The Speech: Race and Barack Obama's "A More Perfect Union"
- Author: T. Denean Sharpley-Whiting
- Language: English
- Subject: Political convictions, race relations
- Publisher: Bloomsbury USA
- Publication date: August 2009
- Publication place: United States
- Media type: Print (Paperback)
- Pages: 288
- ISBN: 978-1-59691-667-8
- OCLC: 306806376
- Dewey Decimal: 973.932092 22
- LC Class: E184.A1 S698 2009

= The Speech (Sharpley-Whiting book) =

2009 book by Tracy Denean Sharpley-Whiting

The Speech: Race and Barack Obama's "A More Perfect Union" is a 2009 non-fiction book edited by T. Denean Sharpley-Whiting, author of several books on race and director of Vanderbilt University's African American and Diaspora Studies, concerning the "A More Perfect Union" speech of then-Senator Barack Obama.

== The speech ==
The speech was delivered on March 18, 2008 in the course of the contest for the 2008 Democratic Party presidential nomination. Speaking before an audience at the National Constitution Center in Philadelphia, Pennsylvania, Obama was responding to a spike in the attention paid to controversial remarks made by the Reverend Jeremiah Wright, his former pastor and, until shortly before the speech, a participant in his campaign. Obama framed his response in terms of the broader issue of race in the United States. The speech's title was taken from the Preamble to the United States Constitution. Obama addressed the subjects of racial tensions, white privilege,
and race and inequality in the United States, discussing black "anger," white "resentment," and other issues as he sought to explain and contextualize Wright's comments. His speech closed with a plea to move beyond America's "racial stalemate" and address shared social problems. On March 27, 2008, the Pew Research Center called the speech "arguably the biggest political event of the campaign so far," noting that 85 percent of Americans said they had heard at least a little about the speech and that 54 percent said they heard a lot about it. Eventually, The New Yorker opined that the speech helped elect Obama as the President of the United States. The speech itself was widely praised as eloquent and honest and concerned racial issues in the United States. Obama, of African-American ancestry, is the first non-white US President.

== Content ==
The book is a collection of original essays from "leading black thinkers" – journalists, scholars and public intellectuals – exploring literary, political, social and cultural issues of Obama's speech. In addition to the essays, the full text of the speech is included as well as a journalistic look at the issues of race in the 2008 Democratic primaries and general election. The book is titled The Speech because Sharply-Whiting's contact at the publisher kept referring to Obama's speech as "the speech, the speech" and prompted a book to be written on the subject. She was also inspired by the core components of institutionalized racism, structural inequalities and race relations in America that was sparked by the Jeremiah Wright controversy.

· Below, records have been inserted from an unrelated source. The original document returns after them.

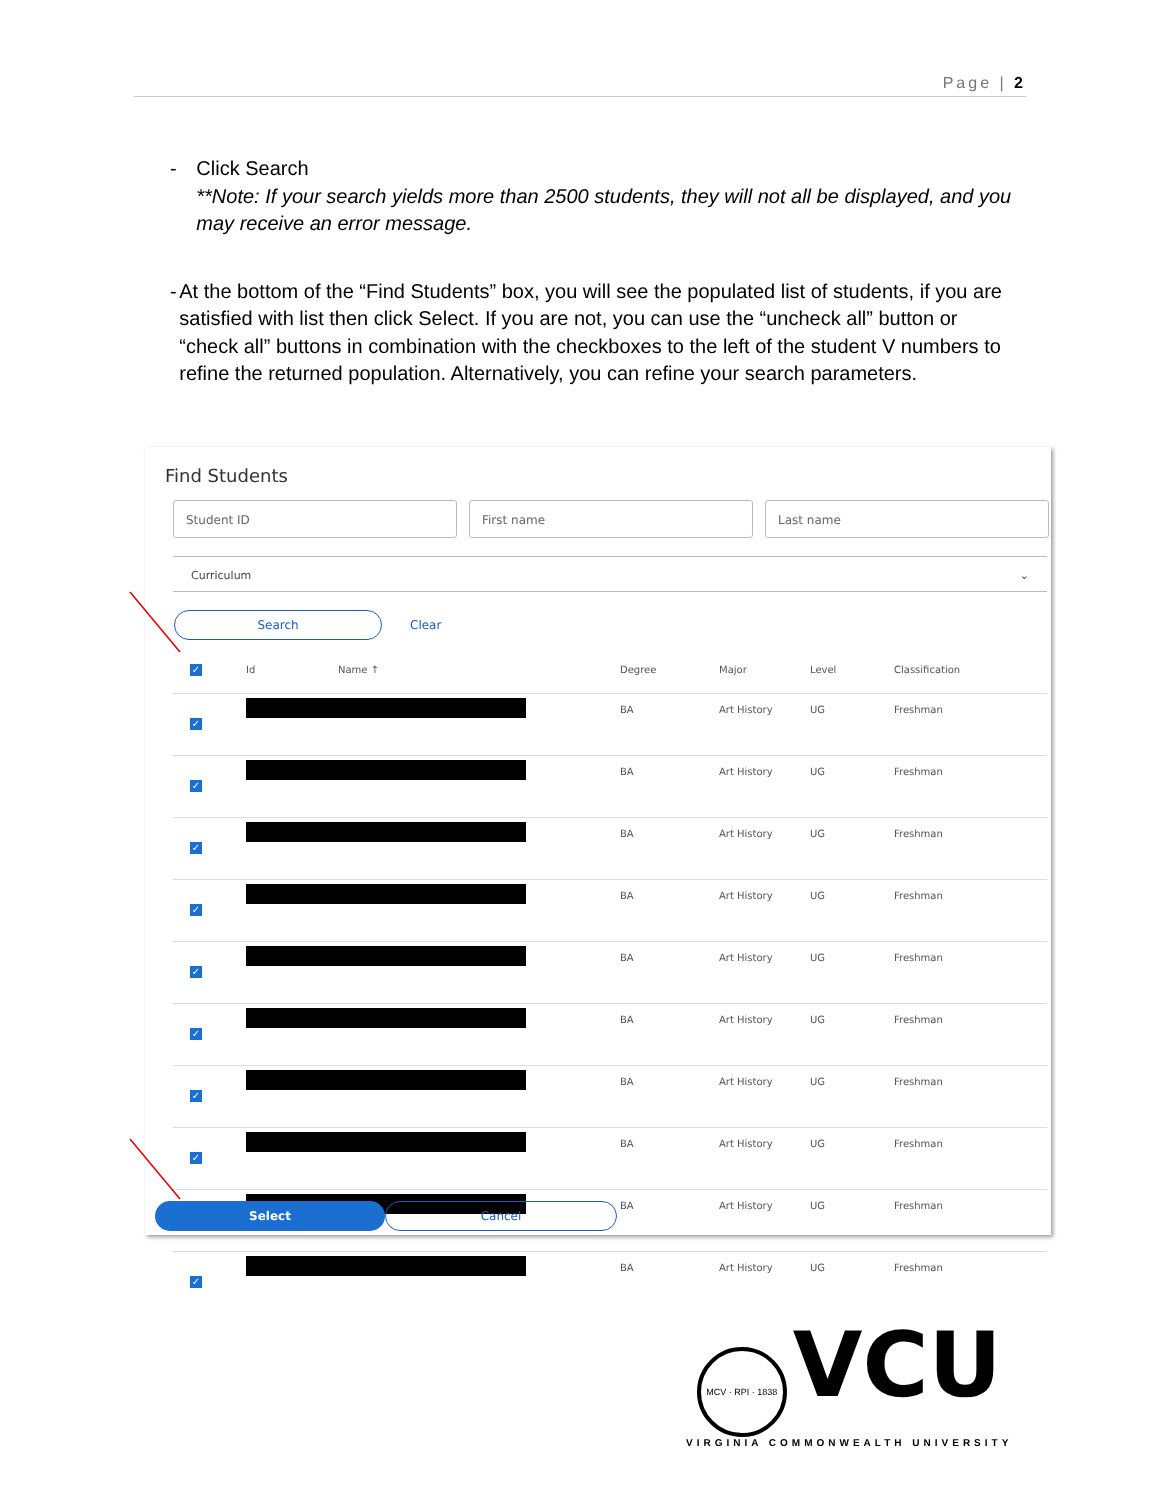Page | 2
- Click Search
**Note: If your search yields more than 2500 students, they will not all be displayed, and you may receive an error message.
- At the bottom of the “Find Students” box, you will see the populated list of students, if you are satisfied with list then click Select. If you are not, you can use the “uncheck all” button or “check all” buttons in combination with the checkboxes to the left of the student V numbers to refine the returned population. Alternatively, you can refine your search parameters.
Find Students
Student ID First name Last name
Curriculum ⌄
Search Clear
| ✓ | Id | Name ↑ | Degree | Major | Level | Classification |
| --- | --- | --- | --- | --- | --- | --- |
| ✓ | | | BA | Art History | UG | Freshman |
| ✓ | | | BA | Art History | UG | Freshman |
| ✓ | | | BA | Art History | UG | Freshman |
| ✓ | | | BA | Art History | UG | Freshman |
| ✓ | | | BA | Art History | UG | Freshman |
| ✓ | | | BA | Art History | UG | Freshman |
| ✓ | | | BA | Art History | UG | Freshman |
| ✓ | | | BA | Art History | UG | Freshman |
| ✓ | | | BA | Art History | UG | Freshman |
| ✓ | | | BA | Art History | UG | Freshman |
Select Cancel
MCV · RPI · 1838 VCU
VIRGINIA COMMONWEALTH UNIVERSITY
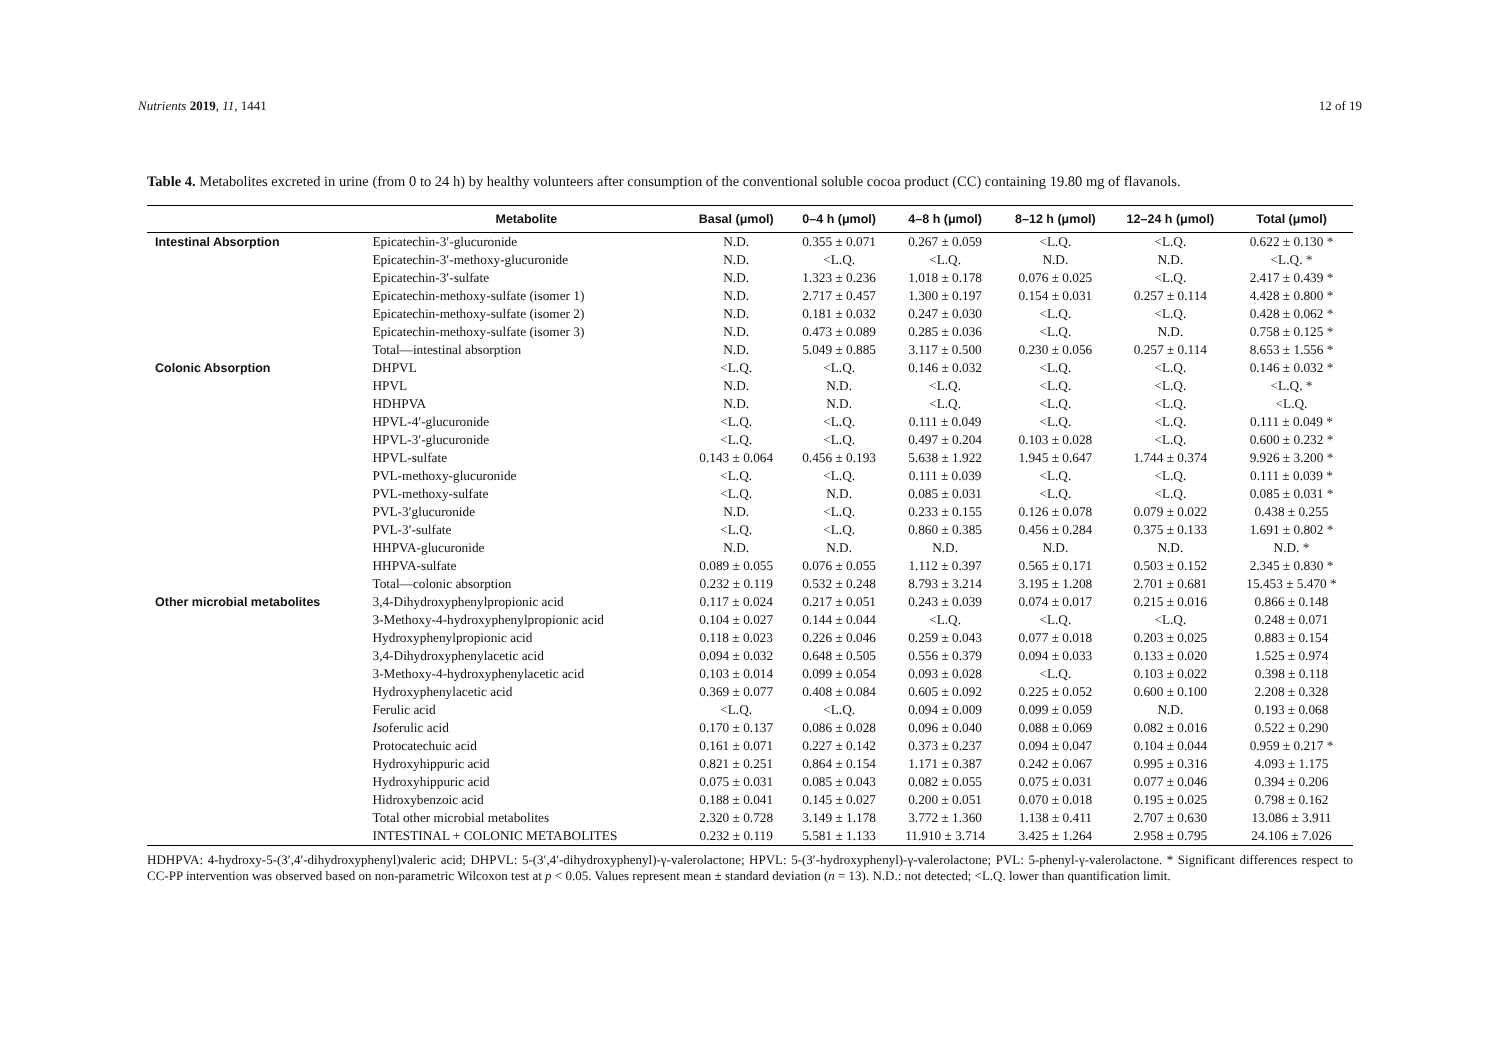Nutrients 2019, 11, 1441 12 of 19
Table 4. Metabolites excreted in urine (from 0 to 24 h) by healthy volunteers after consumption of the conventional soluble cocoa product (CC) containing 19.80 mg of flavanols.
| | Metabolite | Basal (μmol) | 0–4 h (μmol) | 4–8 h (μmol) | 8–12 h (μmol) | 12–24 h (μmol) | Total (μmol) |
| --- | --- | --- | --- | --- | --- | --- | --- |
| Intestinal Absorption | Epicatechin-3′-glucuronide | N.D. | 0.355 ± 0.071 | 0.267 ± 0.059 | <L.Q. | <L.Q. | 0.622 ± 0.130 * |
| | Epicatechin-3′-methoxy-glucuronide | N.D. | <L.Q. | <L.Q. | N.D. | N.D. | <L.Q. * |
| | Epicatechin-3′-sulfate | N.D. | 1.323 ± 0.236 | 1.018 ± 0.178 | 0.076 ± 0.025 | <L.Q. | 2.417 ± 0.439 * |
| | Epicatechin-methoxy-sulfate (isomer 1) | N.D. | 2.717 ± 0.457 | 1.300 ± 0.197 | 0.154 ± 0.031 | 0.257 ± 0.114 | 4.428 ± 0.800 * |
| | Epicatechin-methoxy-sulfate (isomer 2) | N.D. | 0.181 ± 0.032 | 0.247 ± 0.030 | <L.Q. | <L.Q. | 0.428 ± 0.062 * |
| | Epicatechin-methoxy-sulfate (isomer 3) | N.D. | 0.473 ± 0.089 | 0.285 ± 0.036 | <L.Q. | N.D. | 0.758 ± 0.125 * |
| | Total—intestinal absorption | N.D. | 5.049 ± 0.885 | 3.117 ± 0.500 | 0.230 ± 0.056 | 0.257 ± 0.114 | 8.653 ± 1.556 * |
| Colonic Absorption | DHPVL | <L.Q. | <L.Q. | 0.146 ± 0.032 | <L.Q. | <L.Q. | 0.146 ± 0.032 * |
| | HPVL | N.D. | N.D. | <L.Q. | <L.Q. | <L.Q. | <L.Q. * |
| | HDHPVA | N.D. | N.D. | <L.Q. | <L.Q. | <L.Q. | <L.Q. |
| | HPVL-4′-glucuronide | <L.Q. | <L.Q. | 0.111 ± 0.049 | <L.Q. | <L.Q. | 0.111 ± 0.049 * |
| | HPVL-3′-glucuronide | <L.Q. | <L.Q. | 0.497 ± 0.204 | 0.103 ± 0.028 | <L.Q. | 0.600 ± 0.232 * |
| | HPVL-sulfate | 0.143 ± 0.064 | 0.456 ± 0.193 | 5.638 ± 1.922 | 1.945 ± 0.647 | 1.744 ± 0.374 | 9.926 ± 3.200 * |
| | PVL-methoxy-glucuronide | <L.Q. | <L.Q. | 0.111 ± 0.039 | <L.Q. | <L.Q. | 0.111 ± 0.039 * |
| | PVL-methoxy-sulfate | <L.Q. | N.D. | 0.085 ± 0.031 | <L.Q. | <L.Q. | 0.085 ± 0.031 * |
| | PVL-3′glucuronide | N.D. | <L.Q. | 0.233 ± 0.155 | 0.126 ± 0.078 | 0.079 ± 0.022 | 0.438 ± 0.255 |
| | PVL-3′-sulfate | <L.Q. | <L.Q. | 0.860 ± 0.385 | 0.456 ± 0.284 | 0.375 ± 0.133 | 1.691 ± 0.802 * |
| | HHPVA-glucuronide | N.D. | N.D. | N.D. | N.D. | N.D. | N.D. * |
| | HHPVA-sulfate | 0.089 ± 0.055 | 0.076 ± 0.055 | 1.112 ± 0.397 | 0.565 ± 0.171 | 0.503 ± 0.152 | 2.345 ± 0.830 * |
| | Total—colonic absorption | 0.232 ± 0.119 | 0.532 ± 0.248 | 8.793 ± 3.214 | 3.195 ± 1.208 | 2.701 ± 0.681 | 15.453 ± 5.470 * |
| Other microbial metabolites | 3,4-Dihydroxyphenylpropionic acid | 0.117 ± 0.024 | 0.217 ± 0.051 | 0.243 ± 0.039 | 0.074 ± 0.017 | 0.215 ± 0.016 | 0.866 ± 0.148 |
| | 3-Methoxy-4-hydroxyphenylpropionic acid | 0.104 ± 0.027 | 0.144 ± 0.044 | <L.Q. | <L.Q. | <L.Q. | 0.248 ± 0.071 |
| | Hydroxyphenylpropionic acid | 0.118 ± 0.023 | 0.226 ± 0.046 | 0.259 ± 0.043 | 0.077 ± 0.018 | 0.203 ± 0.025 | 0.883 ± 0.154 |
| | 3,4-Dihydroxyphenylacetic acid | 0.094 ± 0.032 | 0.648 ± 0.505 | 0.556 ± 0.379 | 0.094 ± 0.033 | 0.133 ± 0.020 | 1.525 ± 0.974 |
| | 3-Methoxy-4-hydroxyphenylacetic acid | 0.103 ± 0.014 | 0.099 ± 0.054 | 0.093 ± 0.028 | <L.Q. | 0.103 ± 0.022 | 0.398 ± 0.118 |
| | Hydroxyphenylacetic acid | 0.369 ± 0.077 | 0.408 ± 0.084 | 0.605 ± 0.092 | 0.225 ± 0.052 | 0.600 ± 0.100 | 2.208 ± 0.328 |
| | Ferulic acid | <L.Q. | <L.Q. | 0.094 ± 0.009 | 0.099 ± 0.059 | N.D. | 0.193 ± 0.068 |
| | Iso ferulic acid | 0.170 ± 0.137 | 0.086 ± 0.028 | 0.096 ± 0.040 | 0.088 ± 0.069 | 0.082 ± 0.016 | 0.522 ± 0.290 |
| | Protocatechuic acid | 0.161 ± 0.071 | 0.227 ± 0.142 | 0.373 ± 0.237 | 0.094 ± 0.047 | 0.104 ± 0.044 | 0.959 ± 0.217 * |
| | Hydroxyhippuric acid | 0.821 ± 0.251 | 0.864 ± 0.154 | 1.171 ± 0.387 | 0.242 ± 0.067 | 0.995 ± 0.316 | 4.093 ± 1.175 |
| | Hydroxyhippuric acid | 0.075 ± 0.031 | 0.085 ± 0.043 | 0.082 ± 0.055 | 0.075 ± 0.031 | 0.077 ± 0.046 | 0.394 ± 0.206 |
| | Hidroxybenzoic acid | 0.188 ± 0.041 | 0.145 ± 0.027 | 0.200 ± 0.051 | 0.070 ± 0.018 | 0.195 ± 0.025 | 0.798 ± 0.162 |
| | Total other microbial metabolites | 2.320 ± 0.728 | 3.149 ± 1.178 | 3.772 ± 1.360 | 1.138 ± 0.411 | 2.707 ± 0.630 | 13.086 ± 3.911 |
| | INTESTINAL + COLONIC METABOLITES | 0.232 ± 0.119 | 5.581 ± 1.133 | 11.910 ± 3.714 | 3.425 ± 1.264 | 2.958 ± 0.795 | 24.106 ± 7.026 |
HDHPVA: 4-hydroxy-5-(3′,4′-dihydroxyphenyl)valeric acid; DHPVL: 5-(3′,4′-dihydroxyphenyl)-γ-valerolactone; HPVL: 5-(3′-hydroxyphenyl)-γ-valerolactone; PVL: 5-phenyl-γ-valerolactone. * Significant differences respect to CC-PP intervention was observed based on non-parametric Wilcoxon test at p < 0.05. Values represent mean ± standard deviation (n = 13). N.D.: not detected; <L.Q. lower than quantification limit.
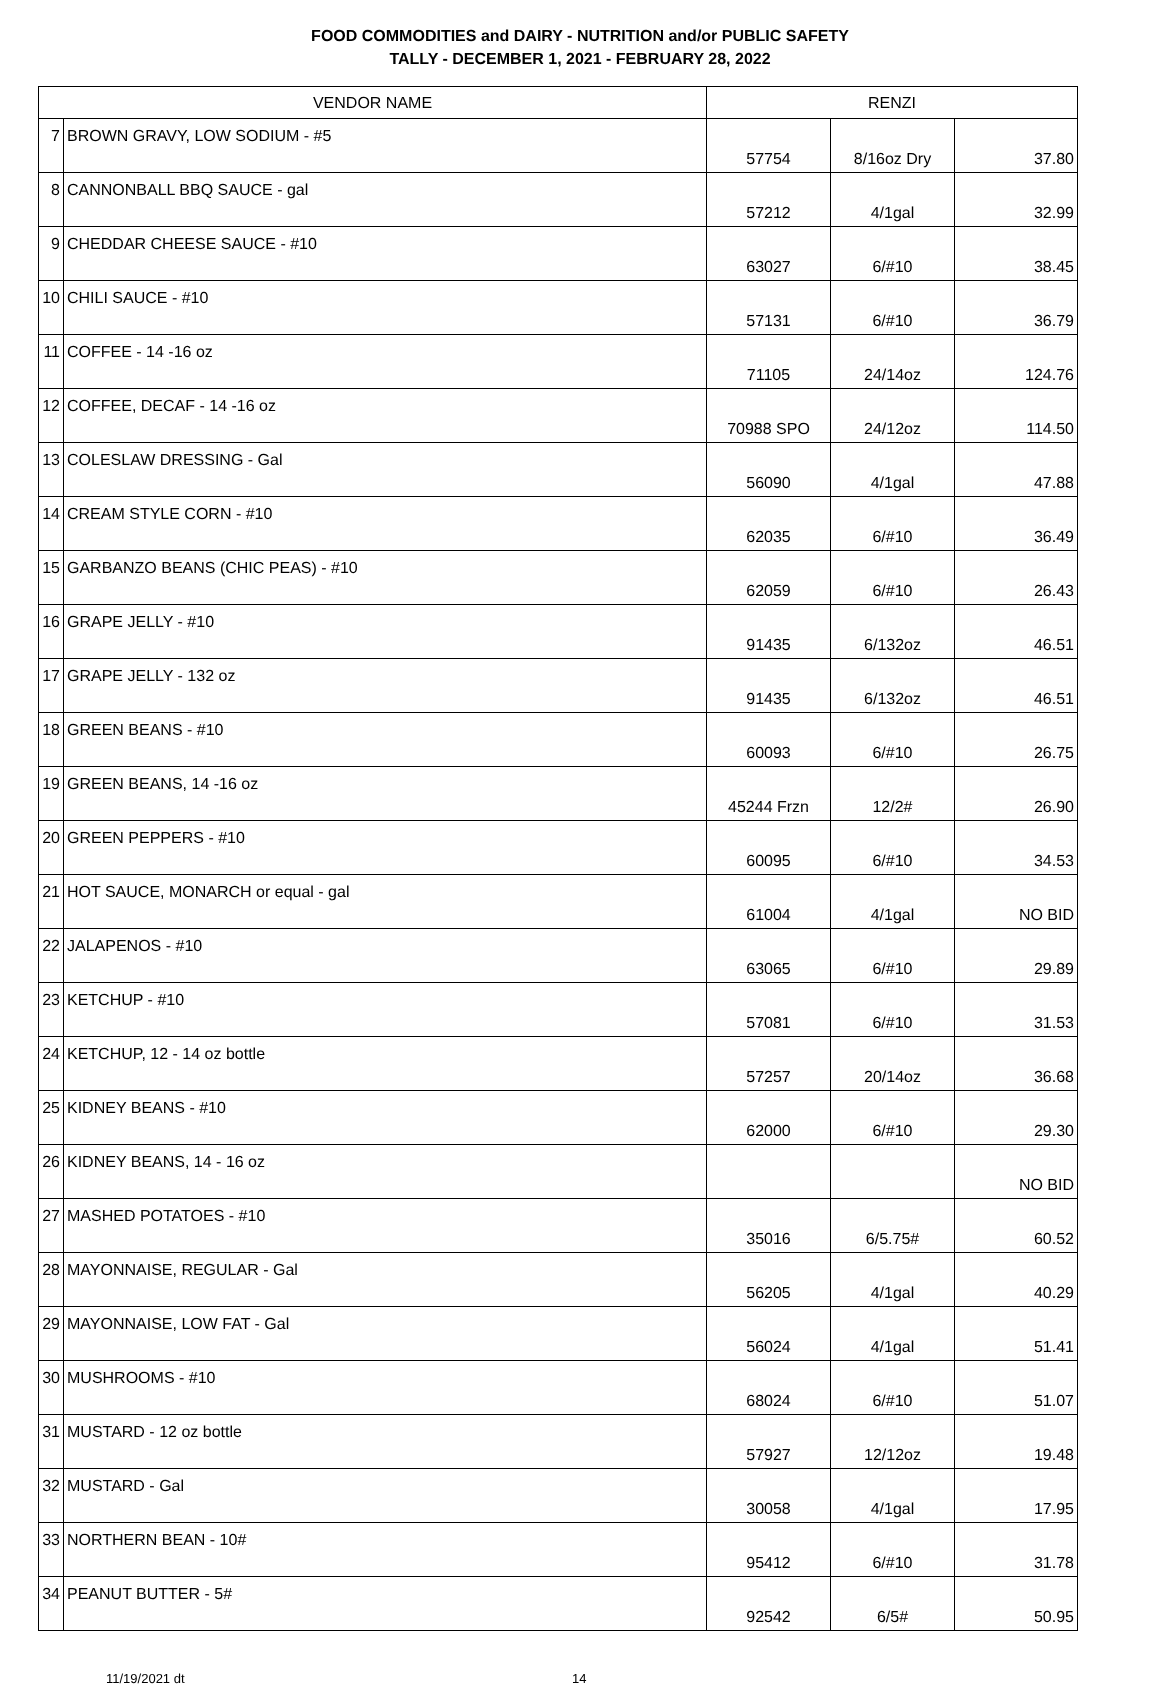FOOD COMMODITIES and DAIRY - NUTRITION and/or PUBLIC SAFETY
TALLY - DECEMBER 1, 2021 - FEBRUARY 28, 2022
| VENDOR NAME | | RENZI | | |
| --- | --- | --- | --- | --- |
| 7 | BROWN GRAVY, LOW SODIUM - #5 | 57754 | 8/16oz Dry | 37.80 |
| 8 | CANNONBALL BBQ SAUCE - gal | 57212 | 4/1gal | 32.99 |
| 9 | CHEDDAR CHEESE SAUCE - #10 | 63027 | 6/#10 | 38.45 |
| 10 | CHILI SAUCE - #10 | 57131 | 6/#10 | 36.79 |
| 11 | COFFEE - 14 -16 oz | 71105 | 24/14oz | 124.76 |
| 12 | COFFEE, DECAF - 14 -16 oz | 70988 SPO | 24/12oz | 114.50 |
| 13 | COLESLAW DRESSING - Gal | 56090 | 4/1gal | 47.88 |
| 14 | CREAM STYLE CORN - #10 | 62035 | 6/#10 | 36.49 |
| 15 | GARBANZO BEANS (CHIC PEAS) - #10 | 62059 | 6/#10 | 26.43 |
| 16 | GRAPE JELLY - #10 | 91435 | 6/132oz | 46.51 |
| 17 | GRAPE JELLY - 132 oz | 91435 | 6/132oz | 46.51 |
| 18 | GREEN BEANS - #10 | 60093 | 6/#10 | 26.75 |
| 19 | GREEN BEANS, 14 -16 oz | 45244 Frzn | 12/2# | 26.90 |
| 20 | GREEN PEPPERS - #10 | 60095 | 6/#10 | 34.53 |
| 21 | HOT SAUCE, MONARCH or equal - gal | 61004 | 4/1gal | NO BID |
| 22 | JALAPENOS - #10 | 63065 | 6/#10 | 29.89 |
| 23 | KETCHUP - #10 | 57081 | 6/#10 | 31.53 |
| 24 | KETCHUP, 12 - 14 oz bottle | 57257 | 20/14oz | 36.68 |
| 25 | KIDNEY BEANS - #10 | 62000 | 6/#10 | 29.30 |
| 26 | KIDNEY BEANS, 14 - 16 oz | | | NO BID |
| 27 | MASHED POTATOES - #10 | 35016 | 6/5.75# | 60.52 |
| 28 | MAYONNAISE, REGULAR - Gal | 56205 | 4/1gal | 40.29 |
| 29 | MAYONNAISE, LOW FAT - Gal | 56024 | 4/1gal | 51.41 |
| 30 | MUSHROOMS - #10 | 68024 | 6/#10 | 51.07 |
| 31 | MUSTARD - 12 oz bottle | 57927 | 12/12oz | 19.48 |
| 32 | MUSTARD - Gal | 30058 | 4/1gal | 17.95 |
| 33 | NORTHERN BEAN - 10# | 95412 | 6/#10 | 31.78 |
| 34 | PEANUT BUTTER - 5# | 92542 | 6/5# | 50.95 |
11/19/2021 dt 14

T. Denean Sharpley-Whiting and groups of the essayists were brought together on several occasions around the US with a few of them being recorded and one being aired on national cable television. In October 2009, Book TV (C-SPAN) aired a program of T. Denean Sharpley-Whiting and five of the essayists, filmed at Vanderbilt University in September 2009, reading excerpts and talking about the collection and their views on Obama's speech as well as the ideas of a post-racial America. The same month the Schomburg Center for Research in Black Culture at the New York Public Library presented a panel discussion of the book with several contributors.

==Contributors==
Essays are from "contributors of diverse backgrounds and vocations" including;
- Associate Professor of African American and Diaspora Studies and author Omar H. Ali, "Obama and the Generational Challenge"
- ta-Nehisi Coates
- Michael Eric Dyson
- political commentator Keli Goff
- Biblical scholar and theologian Obery M. Hendricks Jr., "A More Perfect (High-Tech) Lynching."
- columnist Derrick Jackson, contributed three parts; "Wright Stuff Wrong Time", the build-up to the speech, the press pool reaction to the speech and the ways the speech took on its own life during the campaign.
- Glenn Loury
- author and playwright Adam Mansbach, "Toward a More Perfect Union?"
- journalist, author and cultural critic Joan Morgan, "Black Like Barack"
- Orlando Patterson
- novelist Alice Randall, "Barack in the Dirty, Dirty South."
- columnist Connie Schultz
- sociolinguist Geneva Smitherman
- professor, researcher and consultant Gilman Whiting
- sociologist William Julius Wilson

==Reception==
The Los Angeles Times noted, "Overall, "The Speech," though somewhat uneven, is a rich landscape of opinion on the state of race and Obama's singular relationship to it." Publishers Weekly said the collection is "scholarly without being dry, the book offers a way forward from what has become a stalemate between a "color-blind" white America that sees racism as a problem solved in the 1960s and a nation of ethnic minorities that experiences daily its structural inequities." Salon called the book an "eye-opening collection of essays" although they also called it "a provocative, if uneven set of essays".